Municipal borrowing costs usually include a spread over those benchmarks, implying that locking in a 40-year fixed rate of ~3.10 % outright would be relatively uncommon at this time.
Over a full 40-year average across multiple interest environments and refinancing events, a ~3.10 % average is possible but would require extended periods of low rates relative to current long-term levels.
— Surplus mismanagement? The LSR locks the municipality into appropriating $2M from the town’s unallocated surplus to cover the spread between the $9.6M bill of sale and the $7.6M loan bylaw. It could have doubled that, reducing the debt burden on taxpayers by the same $37 as the CMM subsidy. The document makes it clear why the administration didn’t double the transfer from the surplus: it would have reduced the town’s borrowing capacity for a new public works building, town hall and a growing list of infrastructure imperatives contained in this administration’s 2026-28 capital investment plan.

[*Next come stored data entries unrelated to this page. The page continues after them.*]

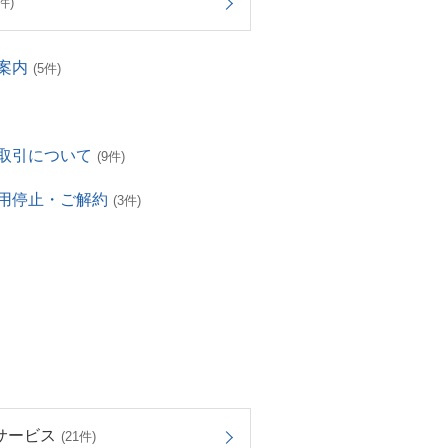
件)
案内
(5件)
取引について
(9件)
用停止・ご解約
(3件)
サービス
(21件)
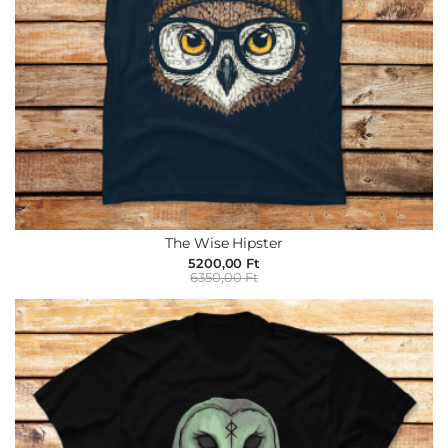
The Wise Hipster
5200,00 Ft
6350,00 Ft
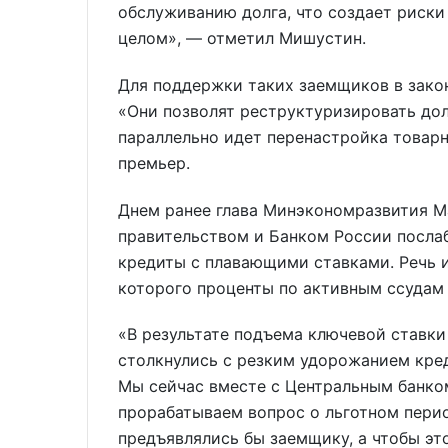
обслуживанию долга, что создает риски 
целом», — отметил Мишустин.
Для поддержки таких заемщиков в закон
«Они позволят реструктуризировать долг
параллельно идет перенастройка товарн
премьер.
Днем ранее глава Минэкономразвития 
правительством и Банком России посла
кредиты с плавающими ставками. Речь и
которого проценты по активным ссудам 
«В результате подъема ключевой ставки
столкнулись с резким удорожанием кред
Мы сейчас вместе с Центральным банко
прорабатываем вопрос о льготном периоде
предъявлялись бы заемщику, а чтобы э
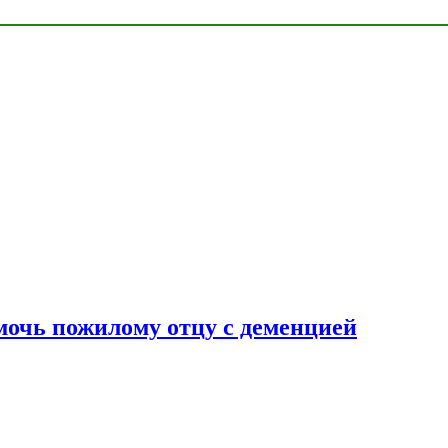
очь пожилому отцу с деменцией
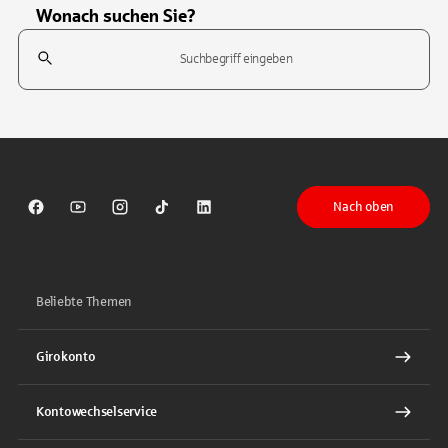
Wonach suchen Sie?
Suchfeld
Tippen Sie, um nach Themen zu suchen. Verwenden Sie die Pfeil-T
Nach oben
Sparkasse auf Facebook
Sparkasse auf Youtube
Sparkasse auf Instagram
Sparkasse auf TikTok
Sparkasse auf LinkedIn
Beliebte Themen
Girokonto
Kontowechselservice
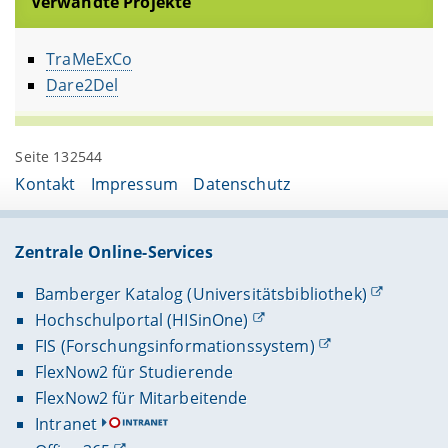
Verwandte Projekte
TraMeExCo
Dare2Del
Seite 132544
Kontakt
Impressum
Datenschutz
Zentrale Online-Services
Bamberger Katalog (Universitätsbibliothek)
Hochschulportal (HISinOne)
FIS (Forschungsinformationssystem)
FlexNow2 für Studierende
FlexNow2 für Mitarbeitende
Intranet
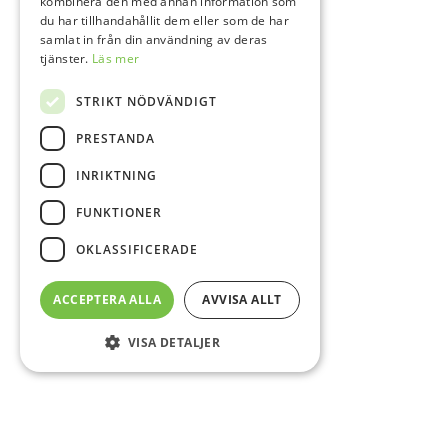
kombinera den med annan information som
du har tillhandahållit dem eller som de har
samlat in från din användning av deras
tjänster.
Läs mer
STRIKT NÖDVÄNDIGT
PRESTANDA
INRIKTNING
FUNKTIONER
OKLASSIFICERADE
ACCEPTERA ALLA
AVVISA ALLT
VISA DETALJER
Sidfot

— Assessment error? The LSR raises the possibility that the town overpaid for unbuildable wetland by ticking the Yes box to the following question:
Following the Spring 2019 flooding, the Quebec government decreed a ZIS (special intervention zone). Does the object of the loan bylaw fall entirely outside ZIS territory?
The environment ministry’s own map of the 2019 flooding shows at least half of the entire Sandy Beach acquisition falling within the floodplain. Is it outside Quebec’s latest maps?
— Is this council banking on additional funding, either from the CMM or other sources as suggested in Section 8 of Loan Bylaw 782-2025?
Council shall allocate to the reduction of the loan decreed by this By-Law any contribution, donation, and subsidy that may be paid to it for the payment of part or all of the expenditure decreed by this By-Law.
Council also allocates any subsidy payable over several years to the payment of part or all of the debt service. The repayment term of the loan corresponding to the amount of the subsidy will be automatically adjusted to the period set for the payment of the subsidy.
Like the preceding extract, the Survey Monkey blurb is a masterpiece of wishful thinking and good intentions, culminating in this gem:
“The agreement is to ensure financial compliance, not political or operational control.”
This administration attempts to present acceptance of the CMM subsidy as a fiscal measure. In the absence of a promised conservation and management program, it threatens to become an unbudgeted exercise in controlling access to one of the very few free public beaches in the Greater Montreal region, home to more than 4 million people.
Once that CMM grant is in the town’s hands, beach access is no longer a matter of regulating usage. It becomes an as-yet-unresolved public security issue. Unless it bars all public access to Sandy Beach pending a conservation and management program, the administration will be powerless to prevent unauthorized uses such as illegal fires, swimming and off-leash dog activities.
In this context, Hudson’s taxpayers will spend the next 40 years paying for an amenity to which they no longer have access. In a transparent world, Mayor Hutchison and her council should have found a more democratic means of measuring how residents feel about accepting the CMM subsidy. Time to get this Monkey off our backs.